Thursday’s top stories:
Dubai’s Emaar Properties (EMAR.DU) says it will not merge with Dubai Holding’s property units, a move analysts said protected the developer from Dubai Holdings’ vulnerable debt position.
Sempra Energy (SRE.N) may join Royal Bank of Scotland Group Plc (RBS.L) in selling off their entire joint commodities business, offering quick entry into a lucrative market with a diverse, global trading book.
When AOL Inc Chief Executive Tim Armstrong rings the opening bell of the New York Stock Exchange on Thursday, he hopes to put behind one of the most disastrous mergers in corporate history. The question is, Yinka Adegoke writes, whether investors will take to the newly independent Internet company, especially since the spin-off was structured so the first holders of the stock are Time Warner Inc (TWX.N) shareholders.

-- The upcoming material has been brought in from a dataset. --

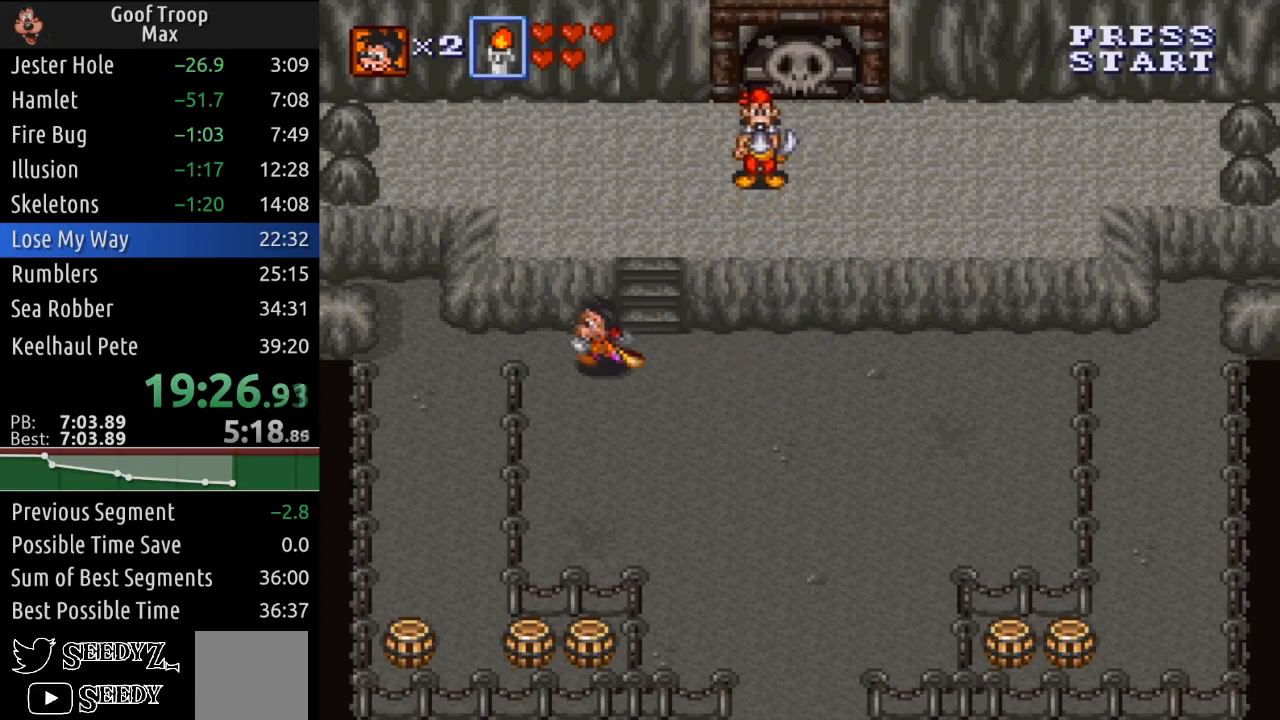
{"buttons": ["DPAD_DOWN"], "left_stick": "center", "right_stick": "center", "events": [[84, "DPAD_UP", "up"], [367, "DPAD_DOWN", "down"], [434, "DPAD_LEFT", "up"]]}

And George Chen and Michael Flaherty say while the allure of raising a Chinese currency fund is strong for private equity firms, setting up a yuan fund risks alienating private equity’s most prized stakeholders: U.S., European, and Middle Eastern pension funds and fund-of-funds, which have committed billions of dollars to the buyout industry over the last decade.
For the rest of the latest deal-related news from Reuters, click here.
Citigroup Inc plans to pay back TARP by raising money in an equity offering that could be announced as early as Thursday and could be some $20 billion, television network CNBC reports, citing sources. Reuters story here.
Hershey Co. and the philanthropic trust that controls it are nearing a final decision on whether to bid on candy maker Cadbury, the WSJ says, adding that the two sides—Hershey management and the trust’s board—are tilting toward making a bid but haven’t made a final decision.
Alliance Boots is setting its sights on overseas expansion as it looks to build on progress since its £12.4bn buy-out with private equity firm Kohlberg Kravis Roberts in 2007, the FT says.